Действительно, если предположить, что закон может создаться только в общем совещании, потому ли, что на высоте больше света, или потому, что можно составить себе мнение, только когда все части нации взаимно сговорились, то из этого следует, что депутаты должны быть свободны и не стесняемы обязательными полномочиями. Мирабо, прибавляя к рассуждениям острую приправу иронии, воскликнул, что те, кто считают свои полномочия безусловно обязательными, могли бы вовсе сами не являться, а положить эти полномочия на свои места, так как последние исполнили бы требуемое ничем ни хуже самих депутатов. Сийес, с обычной своей прозорливостью предвидя, что, несмотря на вполне справедливое решение всего собрания, большое число членов сошлется на свои клятвы и, защитившись своей совестью, сделает всякое нападение невозможным, предложил, чтобы каждый сам был судьей обязательности своей клятвы. «Те, кто считает себя связанными своими полномочиями, – сказал он, – будут считаться отсутствующими, так точно, как считались бы отсутствующими те, кто отказался бы дать проверить свои полномочия общему собранию». Это мудрое мнение было принято. Если бы собрание захотело принудить оппозицию, то это стало бы предлогом к разногласиям, тогда как предоставляя оппозиции свободу, оно могло наверное рассчитывать привести ее к своему мнению, и победа несомненно оставалась за ним.

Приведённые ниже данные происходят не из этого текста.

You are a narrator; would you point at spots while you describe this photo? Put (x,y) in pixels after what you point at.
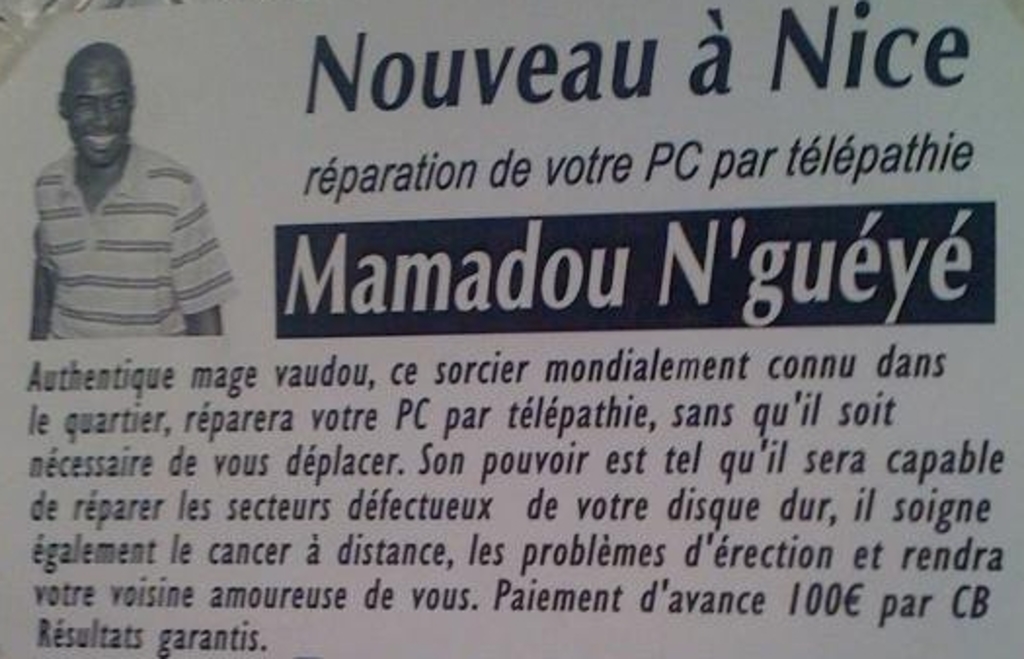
In this picture we can see a poster (248,129), on this poster (177,287) we can see a man (116,325) and text (458,361).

Целью созыва новых Генеральных штатов было преобразование Франции, то есть учреждение конституции, которой, что бы там ни говорили, у Франции не было. Если называть этим именем всякого рода сношения между правительством и управляемыми, то конституция у Франции, пожалуй, была: король приказывал, подданные повиновались; министры произвольно заключали в тюрьму кого вздумается; откупщики отнимали у народа всё до последней крошки; парламенты приговаривали несчастных к колесованию. Такого рода конституциями всегда могли похвалиться самые варварские народы. Имелись также во Франции Генеральные штаты, но без определенной власти и прав, без означенных сроков собраний и всегда без результатов. Была и королевская власть – то бессильная, то всесильная. Имелись судьи или судебные места, которые к судебной власти нередко присоединяли и законодательную; но не было закона, обеспечивавшего ответственность представителей власти, свободу печати, свободу личности, словом, все те гарантии, которые в общественном строе заменяют фикцию естественной свободы.